All right! So here we have item 2 of 3 from pre vacation sewing binge. Barcelona was meant to be high of like 55 or 60 degrees — read: 40 degrees most of the time. So all rational thought led me to “I probably need a light weight jacket for that weather.” I mean, you could argue that I already had a light weight jacket for that kind of weather, but you know: shiny, new, etc.
The fabric I used is some dyeable shetland wool I originally bought with Vogue 9040 in mind (minus Peter Pan collar, duh. People who are as short as children shouldn’t dress like them).
I haven’t managed to execute that project, despite two or three rounds of muslining, because my coat-making time has been devoted to the two years-long slog of making this mens overcoat.
I know, especially with the blown out coloring that hides all the effing pad-stitching, that’s not a lot to show for two years. But man is it hard for me to get up for the hand-sewing every time.
Off topic. B6244 is easy and unlined and it took several hours, not many months, to do.
First, let’s talk about the fabric, because it influenced some of the pattern modifications. It’s probably not well-suited for an unlined jacket. The fibers are a bit short and rough and pokey. I hope it softens up a bit over time (this is true of one of those massive pendleton blankets we have in our house), but meanwhile, I didn’t want to leave the sleeves unlined. True lining seemed difficult, though, so I decided just to underline, using some silk-cotton from my stash — the same used to line this jacket.
This was my first go a flat lock seams, which i thought might get complicated with the underlining/armscye-stitching/etc. I decided to finish the arms by serging the edges instead. The massive 5/8” seam allowances, though, generally require clipping for everything to lay flat, which isn’t possible with serging. SO! I reduced the seam allowances to 3/8” at both the sleeve cap and the armhole when tracing out my pattern, using this tool, which I’ve loved since buying a couple months back.
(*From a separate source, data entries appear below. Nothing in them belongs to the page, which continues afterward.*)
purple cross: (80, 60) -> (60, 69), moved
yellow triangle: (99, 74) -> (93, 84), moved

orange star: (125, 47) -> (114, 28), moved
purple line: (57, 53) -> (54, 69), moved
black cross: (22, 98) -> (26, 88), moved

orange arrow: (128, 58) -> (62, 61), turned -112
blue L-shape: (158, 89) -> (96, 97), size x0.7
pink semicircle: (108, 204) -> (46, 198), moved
I went ahead and did the same for the sleeve seam because i thought it would be more simple than flat locking as the pattern suggests. Because lazy.
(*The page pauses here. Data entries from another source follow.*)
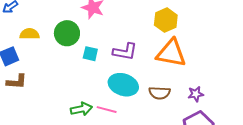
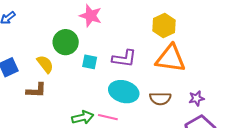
yellow semicircle: (30, 34) -> (45, 64), moved, turned 54
brown L-shape: (17, 82) -> (36, 90), moved

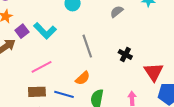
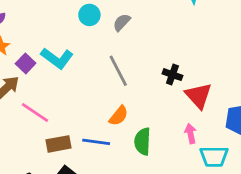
gray semicircle: (117, 12) -> (122, 22), moved
pink line: (42, 67) -> (35, 113), moved, turned 70
red triangle: (154, 72) -> (198, 96), moved

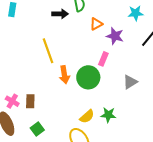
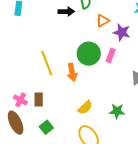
yellow line: (48, 51) -> (47, 63), moved
green circle: (88, 77) -> (89, 54), moved
yellow semicircle: (87, 116) -> (85, 107), moved

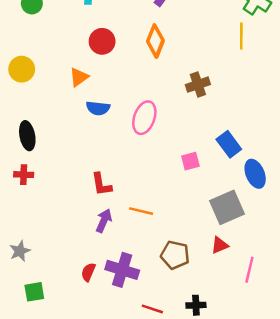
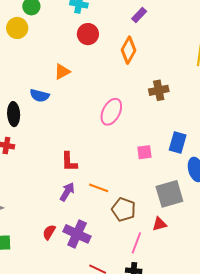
red circle: (102, 41) -> (88, 34), moved
yellow circle: (22, 69) -> (17, 28), moved
blue semicircle: (98, 108) -> (40, 96), moved
blue rectangle: (229, 144) -> (178, 142), turned 45
brown pentagon: (175, 255) -> (124, 209), moved
pink line: (249, 270) -> (136, 243), moved

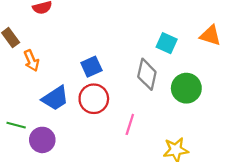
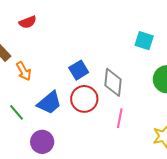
gray diamond: (147, 74) -> (113, 82), moved
green line: (16, 125) -> (17, 112), moved, turned 42

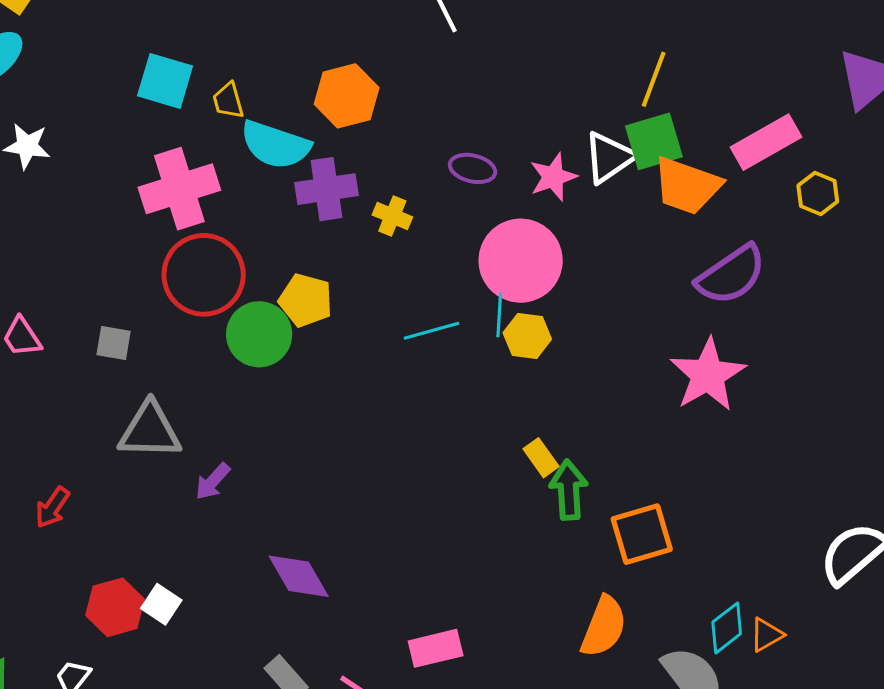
I then hand basted the underlining to the sleeves before serging all edges of the sleeve and armscye (with my knife disengaged so as not to cut away too much). Then I sewed together using the 3/8″ seam allowance.
Finished, the inside looks like this
As for more straightforward pattern modifications:
:: I took one inch out of the front and back length at the LENGTHEN/SHORTEN HERE lines.
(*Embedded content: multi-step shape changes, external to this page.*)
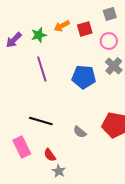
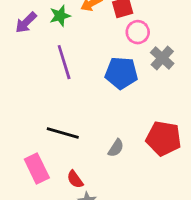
pink circle: (109, 41) -> (138, 32), moved
gray semicircle: (80, 132) -> (116, 148), turned -96

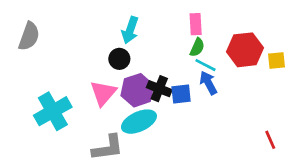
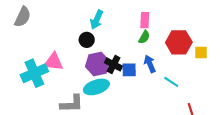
cyan line: (205, 65) -> (171, 82), moved
pink triangle: (103, 93) -> (54, 62), moved, turned 50

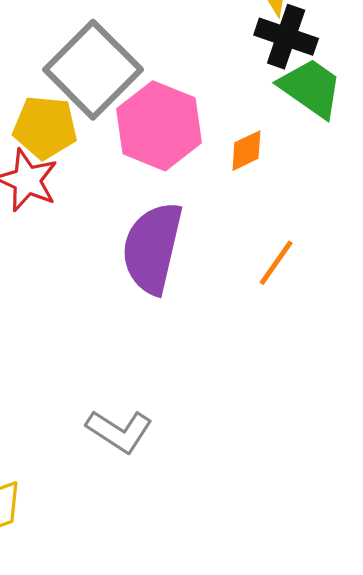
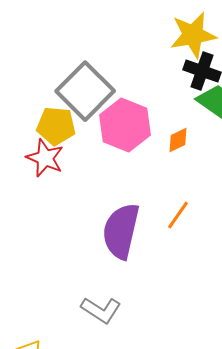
purple semicircle: (152, 248) -> (121, 231), moved
orange line: (276, 263) -> (178, 215), moved

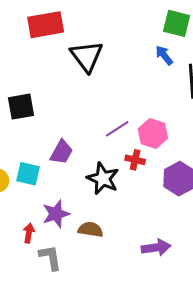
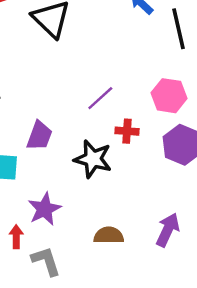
pink hexagon: (153, 134) -> (169, 96), moved
brown semicircle: (91, 230) -> (109, 235), moved
purple arrow: (156, 247) -> (168, 230), turned -48

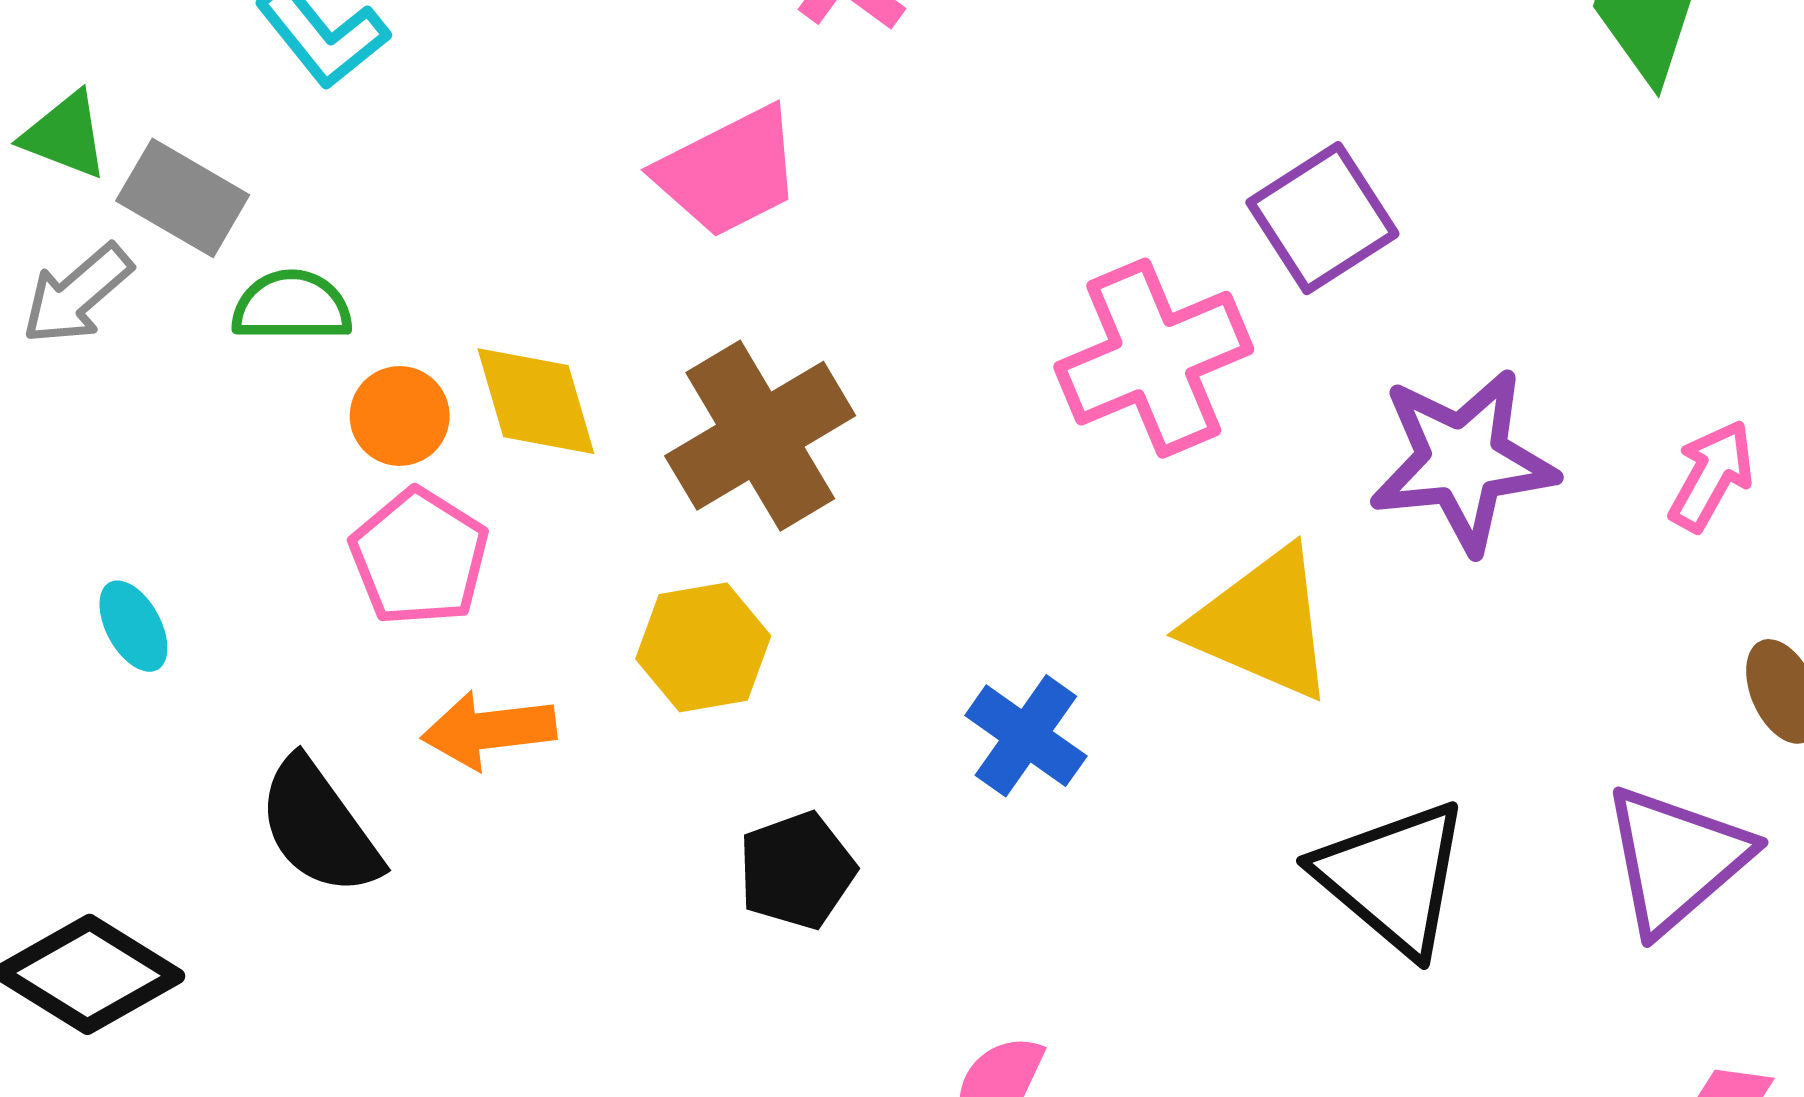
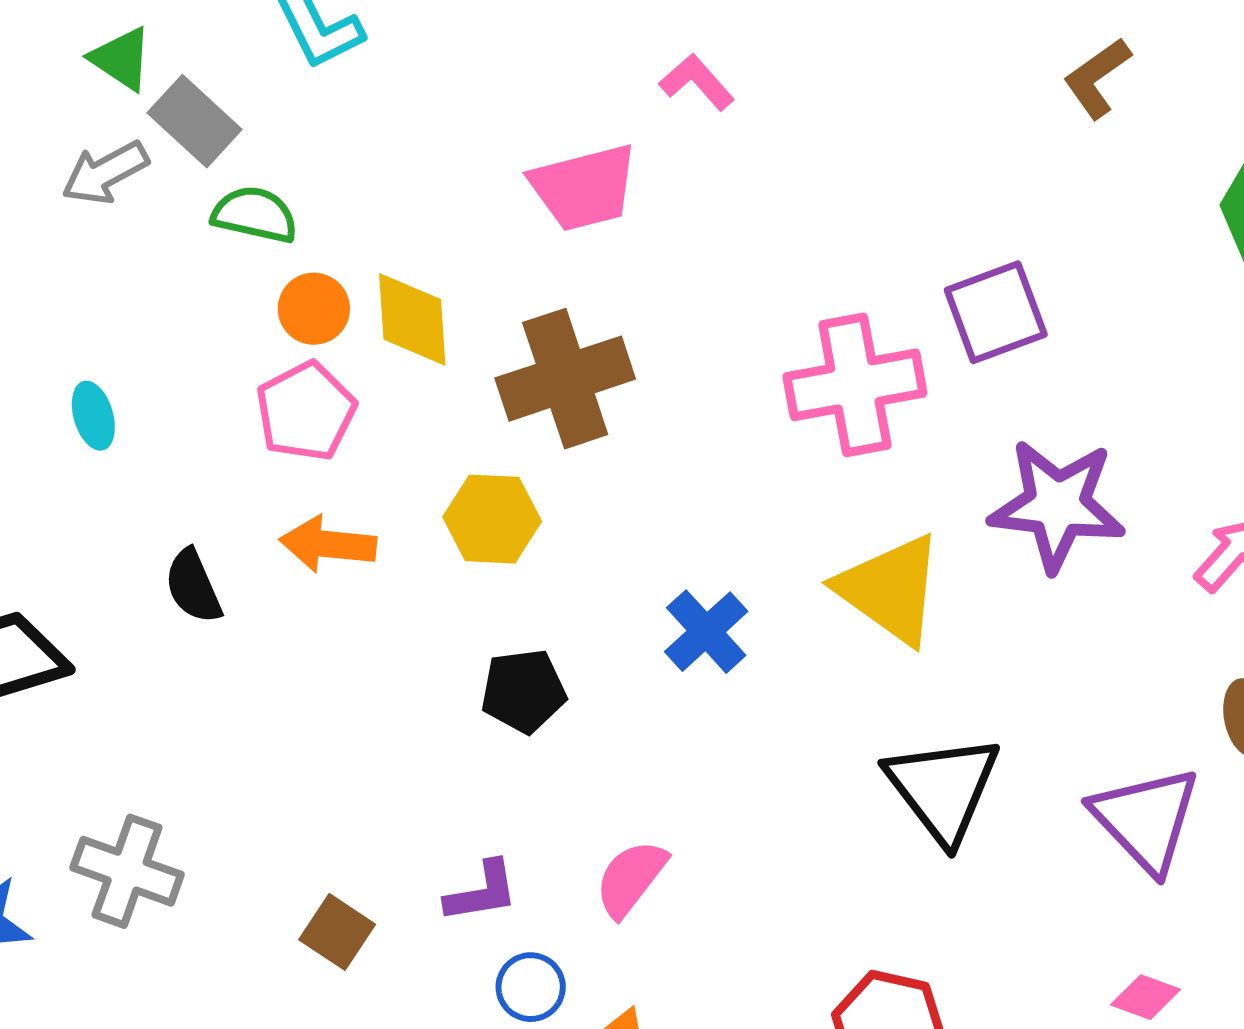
black semicircle: (319, 827) -> (193, 586), size x0.7
purple triangle: (1676, 859) -> (1146, 819), turned -45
:: I scaled back the vertical hem line by two inches, basically just single-white-femaling Frivolous at Last. Because the vertical edge is what creates the waterfall, doing so scales back the length of the waterfall a bit so it doesn’t overwhelm the shorties.
:: Once I had it on, though, the length was still too long on me. I cut away another 2” from the bottom hem, then used a 7/8” rolled hem foot to finish, removing another 1 and 3/4” out of the length.[question: Is this rolled hem foot legal for garment sewing? it totally worked and was much simpler than ‘turn, measure, press, measure, press, measure, REPEAT AGAIN, then sew down hem’. But it kind of felt like cheating?]
Those pattern modification details contain most of my construction details as well (aside from: I did use twill tape in both the shoulder seam and attaching the collar to the shoulders to prevent stretching out), so I’ll leave you with this: flat locking the corner where the collar attaches to the shoulder didn’t feel totally straightforward. There’s a sew-a-long on the Oliver & S blog, which is helpful. But I’d recommend looking at both the pattern instruction sheet images AND the Lisette sew-a-long instructions at each step. Better on the blog in some parts, the paper in others. Mine’s a bit mangled, especially at the shoulder/neck seam, take a look:
But not mangled enough to keep me from wearing it!